Umscheid believes medical societies, particularly those in the United States, better understand the value of evidence syntheses and how formal processes to review and weigh evidence can help improve the rigors of their clinical guidelines. He suggests that extrapolating that thinking down to the hospital level truly highlights this. "I think the most important part of our study is this idea that you can have a centralized center within a health care provider organization doing this type of work, not just within a medical society or government," Umscheid notes. "At some level, this is a proof-of-concept study that suggests that if you create such a hospital evidence-based practice center, there will be a need for it, its reviews will be used to inform institutional decision making, and requestors will find the information helpful, readable, and reliable."

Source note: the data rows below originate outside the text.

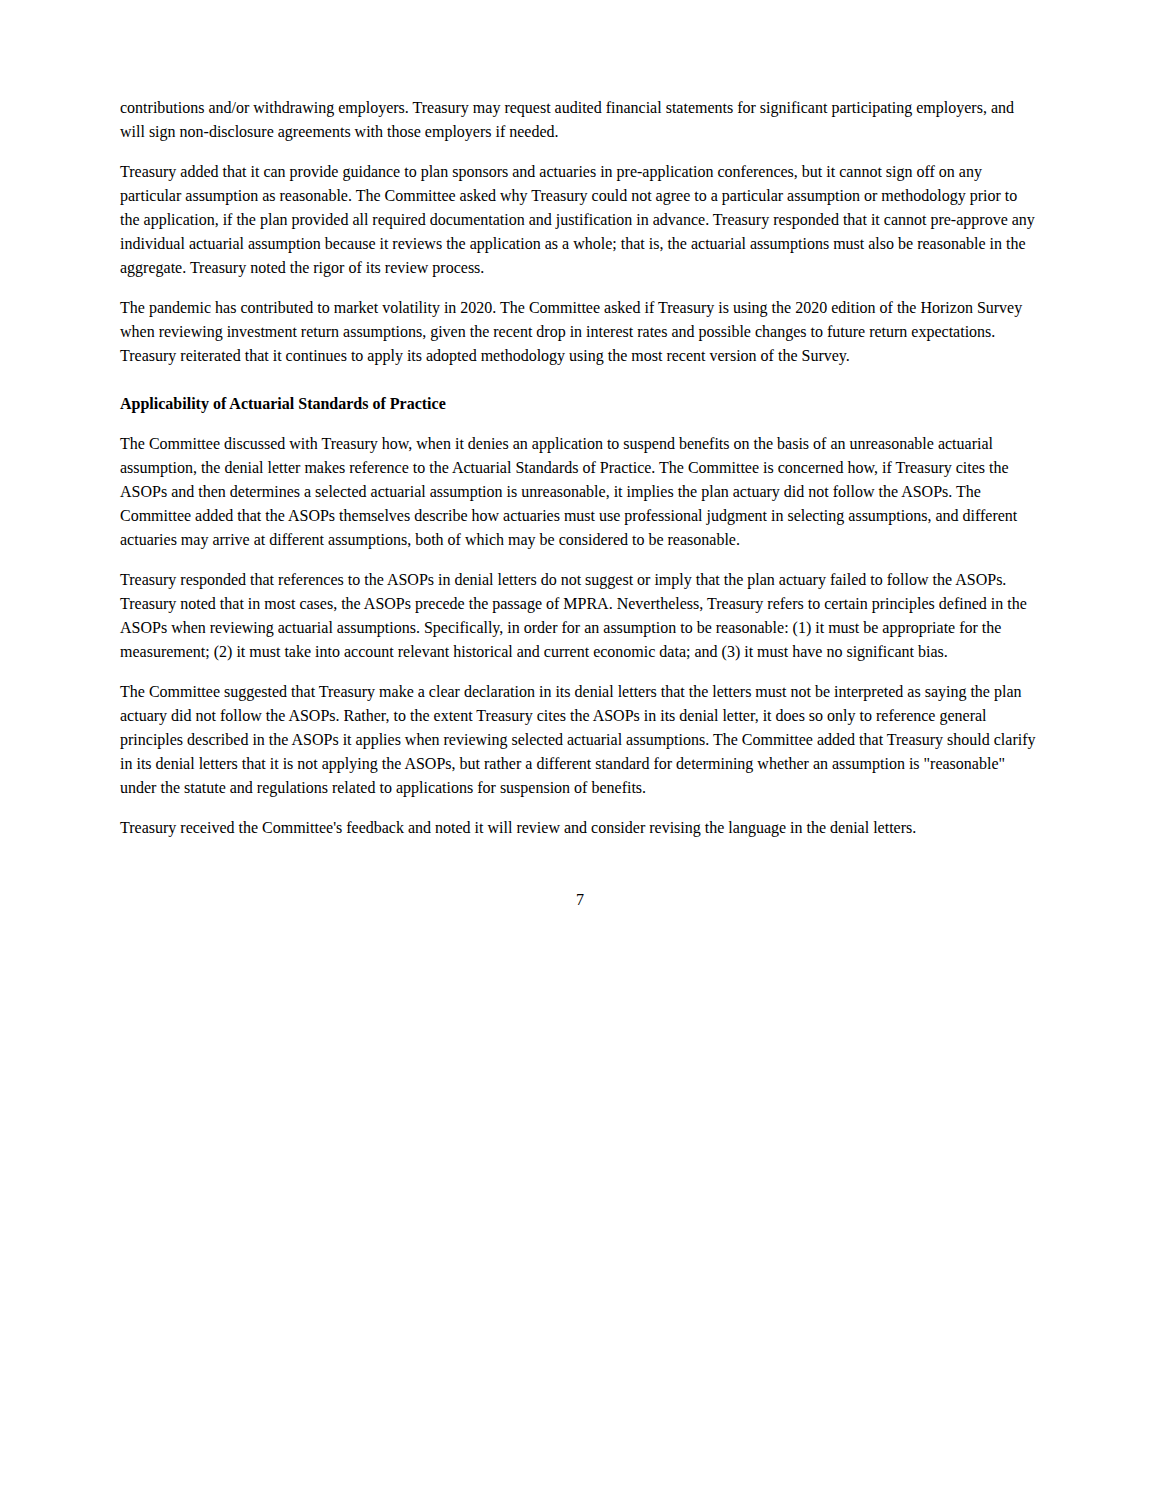contributions and/or withdrawing employers. Treasury may request audited financial statements for significant participating employers, and will sign non-disclosure agreements with those employers if needed.
Treasury added that it can provide guidance to plan sponsors and actuaries in pre-application conferences, but it cannot sign off on any particular assumption as reasonable. The Committee asked why Treasury could not agree to a particular assumption or methodology prior to the application, if the plan provided all required documentation and justification in advance. Treasury responded that it cannot pre-approve any individual actuarial assumption because it reviews the application as a whole; that is, the actuarial assumptions must also be reasonable in the aggregate. Treasury noted the rigor of its review process.
The pandemic has contributed to market volatility in 2020. The Committee asked if Treasury is using the 2020 edition of the Horizon Survey when reviewing investment return assumptions, given the recent drop in interest rates and possible changes to future return expectations. Treasury reiterated that it continues to apply its adopted methodology using the most recent version of the Survey.
Applicability of Actuarial Standards of Practice
The Committee discussed with Treasury how, when it denies an application to suspend benefits on the basis of an unreasonable actuarial assumption, the denial letter makes reference to the Actuarial Standards of Practice. The Committee is concerned how, if Treasury cites the ASOPs and then determines a selected actuarial assumption is unreasonable, it implies the plan actuary did not follow the ASOPs. The Committee added that the ASOPs themselves describe how actuaries must use professional judgment in selecting assumptions, and different actuaries may arrive at different assumptions, both of which may be considered to be reasonable.
Treasury responded that references to the ASOPs in denial letters do not suggest or imply that the plan actuary failed to follow the ASOPs. Treasury noted that in most cases, the ASOPs precede the passage of MPRA. Nevertheless, Treasury refers to certain principles defined in the ASOPs when reviewing actuarial assumptions. Specifically, in order for an assumption to be reasonable: (1) it must be appropriate for the measurement; (2) it must take into account relevant historical and current economic data; and (3) it must have no significant bias.
The Committee suggested that Treasury make a clear declaration in its denial letters that the letters must not be interpreted as saying the plan actuary did not follow the ASOPs. Rather, to the extent Treasury cites the ASOPs in its denial letter, it does so only to reference general principles described in the ASOPs it applies when reviewing selected actuarial assumptions. The Committee added that Treasury should clarify in its denial letters that it is not applying the ASOPs, but rather a different standard for determining whether an assumption is "reasonable" under the statute and regulations related to applications for suspension of benefits.
Treasury received the Committee's feedback and noted it will review and consider revising the language in the denial letters.
7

Umscheid says more national reviews should be adapted for local settings, and hospital EPCs, as well as EHRs, can help make that a reality. For example, EPCs can mine local data from an EHR to answer questions and solve problems brought to them by hospital leaders. According to Umscheid, hospital EPCs can use EHR data to perform the following functions:
• define a problem's scope;
• determine whether an implemented solution has affected outcomes; and
• implement solutions on the front end.
Organizations interested in establishing an EPC need not take a deep dive, Umscheid says. "People often ask me how they can start a hospital EPC in their own institution and I always tell them that I believe even if it's a tiny group, merely one clinician with some expertise in evidence-based practice who spends part of their time doing this work, they can accomplish a lot," he says. "If they are successful in what they do and handle a lot of requests, the institution just might find a reason to grow that group, particularly if it impacts value-based purchasing decisions or meaningful use incentives."
Umscheid says most health care organizations are realizing the importance of having a dedicated group of experts who can synthesize evidence to adapt national guidelines to their local setting. It's just a matter of knowing where to start.
— Amanda Griffith is a freelance writer in southeastern Massachusetts.